In one of these contracts no time is fixed or can be fixed for performance, while in the instant contract the time of performance is fixed by agreement of the parties. In both of the contracts the quantity to be shipped is not stipulated, while in the contract herein the quantity is definite and certain.
In the case of American Refining Company v. Bartman, 261 Fed. 661, the contract involved was very similar to be one in question here. It was simply an order and acceptance for the shipment of 60 tank cars of gasoline as ordered, at a fixed price, within a definite period of time. Subsequently 40 more cars were ordered on the same basis. Judge Stone, in rendering the opinion of the court, said:
"Contract for a certain number of cars of gasoline having been construed by the parties as calling for shipment as ordered during a certain year, the objection of lack of mutuality in that no time was fixed for delivery except as the buyer might order could not be sustained."
Finally, it is insisted that the charge of the court to the jury is so fundamentally erroneous that it falls to state, the issues joined and principles of law applicable thereto, and in this we think plaintiff in error is correct. The court failed to define the issues, and failed to interpret the contract and submit its interpretation to the jury, which it should *6 have done, the validity of the contract being challenged for want of certainty and mutuality.
The court charged the jury as follows:
"If you find and believe from the evidence that the defendant breached the contract in question, then you will find for the plaintiff in the sum that he has been damaged by such breach, and in determining the amount of plaintiff's recovery you will take into consideration the difference, if any, between the market price of the coal to be delivered under the contract as contemplated by said contract and the contract price of the coal."
This instruction is erroneous and prejudicial to the rights of plaintiff in error.
The measure of damages in the sale of personal property where delivery is refused and where the property has no special value to the buyer is the difference between the contract price and the market price at the time delivery under the contract should be made.
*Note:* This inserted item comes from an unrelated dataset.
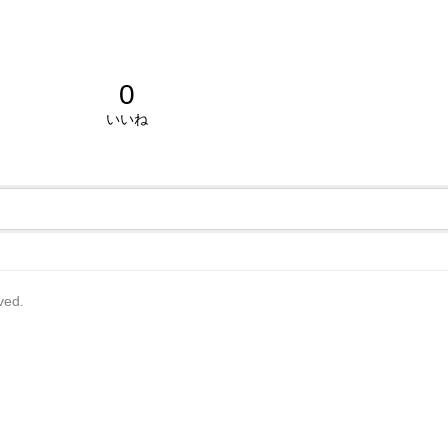
0
いいね
rved.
Section 2860, Rev. Laws 1910; Kingfisher Mill Elev. Co. v. Westbrook,
In the instant case, however, there is no way to tell when the coal should have been delivered. It cannot be ascertained when the orders were made that were made. It cannot be known when the orders would have been made that were not made, and the contract having been breached within a short time of its termination and no special value to the buyer having been shown, the measure of damages is the difference between the purchase price of the coal and the market price at the time the contract was breached, which was June 9, 1917, and the jury should have been instructed accordingly, instead of leaving it to wander about in a maze of uncertainty and finally to guess at the damages it should assess when the same is so certain as to be the subject of mathematical calculation.
The case is reversed, and remanded to the district court of Oklahoma county, with directions, to grant a new trial.